Mike Walden, Detroit’s secret weapon from the 40s to the 90s (ie the coach who produced many national champions, world champions, and lots of people like me who are just plain old competent bike riders) said nobody can call themselves a bike rider until they have mastered the track (velodrome). That requires a fixed gear and the ability to go 40 mph at a cadence of 150 rpm. Track riders ride like a knife going through hot butter. They are an elegant sight!
Even if one doesn’t race, the same principles apply. You are most efficient at a high cadence. You don’t have to be that strong to go 20 mph in a 42 X 16 gear but you do have to have a smooth pedal stroke. If you do, you can go 20 mph all day.
George Sofield says
Love it. How does one accomplish an efficient pedal stroke? I want to get better and when I say better I mean faster😛
Ride more often and practise on hills going quicker building you’re leg muscles,
David Henry says
Practice making a circle with your feet, instead of pushing on the pedals. It is a minor distinction, but when you get it right, you will feel it immediately.
Mike Schmidt says
How does Watts figure into this high cadence philosophy and how do you use it in training?
Michael Wong says
There’s that new study that says 90rpm and higher is inefficient:
okay boomer says
Did you actually read this article? 90+ RPM is inefficient at a moderate effort. When you’re at your upper limit 90+ is totally fine.
Chris Froome would not be winning at a cadence of less than 90.
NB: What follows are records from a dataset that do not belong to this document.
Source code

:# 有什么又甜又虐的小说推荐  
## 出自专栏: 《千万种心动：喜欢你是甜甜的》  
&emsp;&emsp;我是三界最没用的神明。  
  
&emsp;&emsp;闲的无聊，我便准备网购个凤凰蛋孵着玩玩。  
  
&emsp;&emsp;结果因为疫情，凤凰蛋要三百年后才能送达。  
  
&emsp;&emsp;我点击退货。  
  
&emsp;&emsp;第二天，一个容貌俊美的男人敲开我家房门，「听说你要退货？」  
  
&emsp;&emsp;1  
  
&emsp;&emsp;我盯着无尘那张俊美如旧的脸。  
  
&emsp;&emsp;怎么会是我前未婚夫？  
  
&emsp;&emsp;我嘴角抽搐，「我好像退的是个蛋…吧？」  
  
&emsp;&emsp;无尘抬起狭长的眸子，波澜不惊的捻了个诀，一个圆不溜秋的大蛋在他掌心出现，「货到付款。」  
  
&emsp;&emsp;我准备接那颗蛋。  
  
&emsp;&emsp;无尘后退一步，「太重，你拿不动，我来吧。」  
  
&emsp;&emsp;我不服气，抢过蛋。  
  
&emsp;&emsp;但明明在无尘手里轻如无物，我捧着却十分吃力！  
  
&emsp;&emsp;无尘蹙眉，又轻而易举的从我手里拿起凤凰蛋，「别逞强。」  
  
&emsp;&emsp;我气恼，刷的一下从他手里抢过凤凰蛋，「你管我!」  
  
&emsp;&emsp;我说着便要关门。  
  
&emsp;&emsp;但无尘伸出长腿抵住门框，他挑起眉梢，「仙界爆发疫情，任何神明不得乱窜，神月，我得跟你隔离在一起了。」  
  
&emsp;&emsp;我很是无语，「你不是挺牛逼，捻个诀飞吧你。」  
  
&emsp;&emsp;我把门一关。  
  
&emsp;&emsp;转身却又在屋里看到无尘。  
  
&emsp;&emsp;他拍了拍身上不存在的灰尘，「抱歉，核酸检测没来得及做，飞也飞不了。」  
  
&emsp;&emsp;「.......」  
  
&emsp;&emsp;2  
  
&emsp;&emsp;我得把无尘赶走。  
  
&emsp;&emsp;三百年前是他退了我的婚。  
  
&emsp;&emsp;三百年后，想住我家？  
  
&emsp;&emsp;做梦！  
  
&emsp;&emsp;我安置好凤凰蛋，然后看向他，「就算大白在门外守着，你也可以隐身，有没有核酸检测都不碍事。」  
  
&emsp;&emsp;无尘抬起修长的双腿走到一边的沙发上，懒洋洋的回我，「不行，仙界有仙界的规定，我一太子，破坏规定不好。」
This gets it right. Get common sense stuff for us mere mortals.
Aiming at 90 RPM is a good target to prevent leg exhaustion and make the most of those slow-moving muscles. Normal bikers have a cadence of around 60 RPM; professional and elite bikers pedal anywhere from 80 to 100 RPM.
Just because Froome rides a high cadence you see tons of people out on the roads trying to do the same thing. Me personally, it’s 80 on the climbs and 90-95 on the flat. If it feels right, just go with it.
I’m an old guy with a bad back. I found that if I really spun — and that’s generally keeping the revs above 90 and a lot of time above 100, I could keep up without hurting my back. If you are having back issues, its worth paying the price of going a little slower if that enables you to reduce the strain on your back.
David Henry says
Good cadence (90 to 110 rpm) is key to good cycling and cycling efficiency. It is easy to prove that to yourself through experimentation. Try a 20 mile ride pedaling below 70 rpm and then try the same ride maintaining 90 rpm or above. It will be obvious that you are less tired at the higher cadence. It does take practice and deliberate effort to maintain higher cadence on a ride. On club rides, I find my cadence dropping when chatting with my friends or just watching scenery. I have to THINK about maintaining cadence. The best practice I’ve found is on my indoor trainer where I have no distractions. I will do 60 to 90 minutes on my trainer watching a training video and my cycle computer cadence. I will try to maintain 85 to 95 rpm for an entire session with some sprints to 100 to 110 rpm mixed in. I focus on making a circle with my feet. It is different than pedaling and when you get it right, you immediately feel it. You get this “effortless” feeling of spinning and you know it’s right. Your power output is not reduced and your heart rate is the same, but it just feels easier. It requires practice to make it a habit, but worth it for performance.